● **TRY IT**: Collect every line in the rows below that contains the string "series". Case matters.

● **THE RECORDS**:
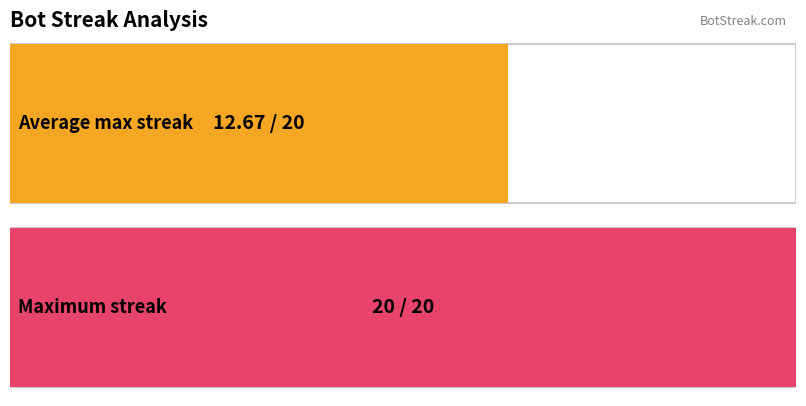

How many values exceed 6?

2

---

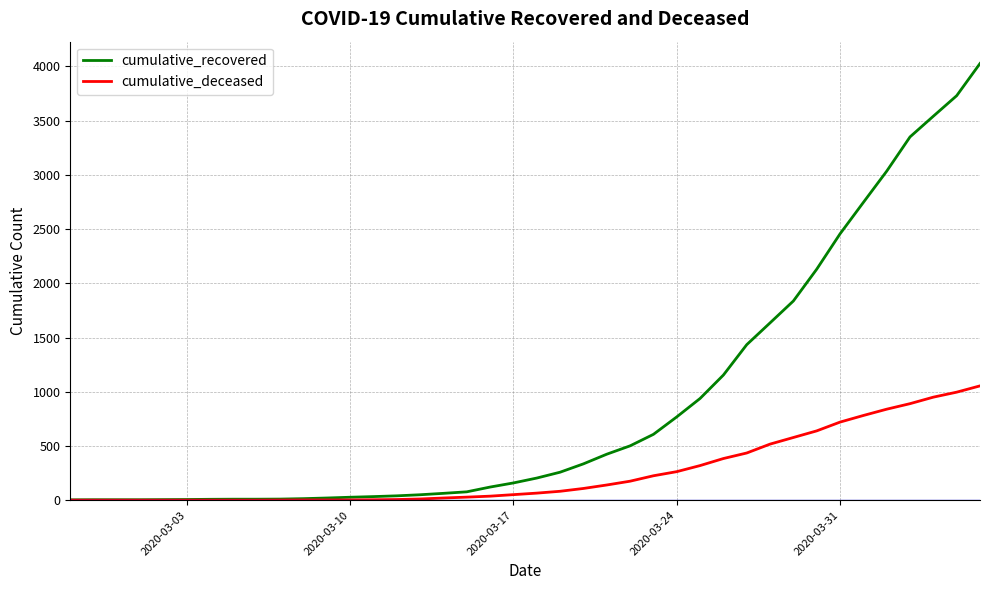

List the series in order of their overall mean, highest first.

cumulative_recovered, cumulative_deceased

--

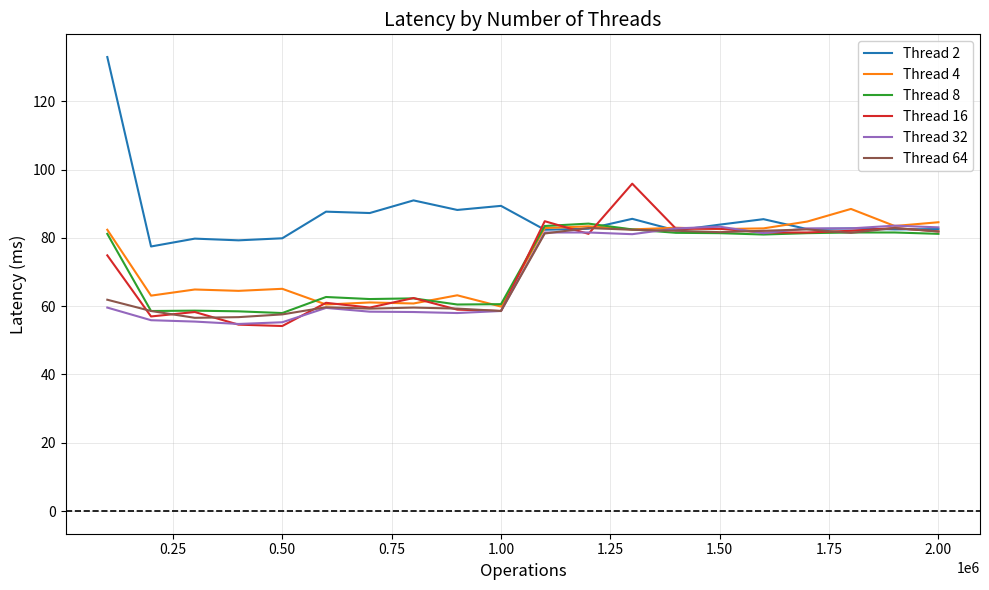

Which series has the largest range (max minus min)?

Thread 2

● **PROBLEM SOLUTION**:
List the series in order of their overall mean, highest first.
Which series has the largest range (max minus min)?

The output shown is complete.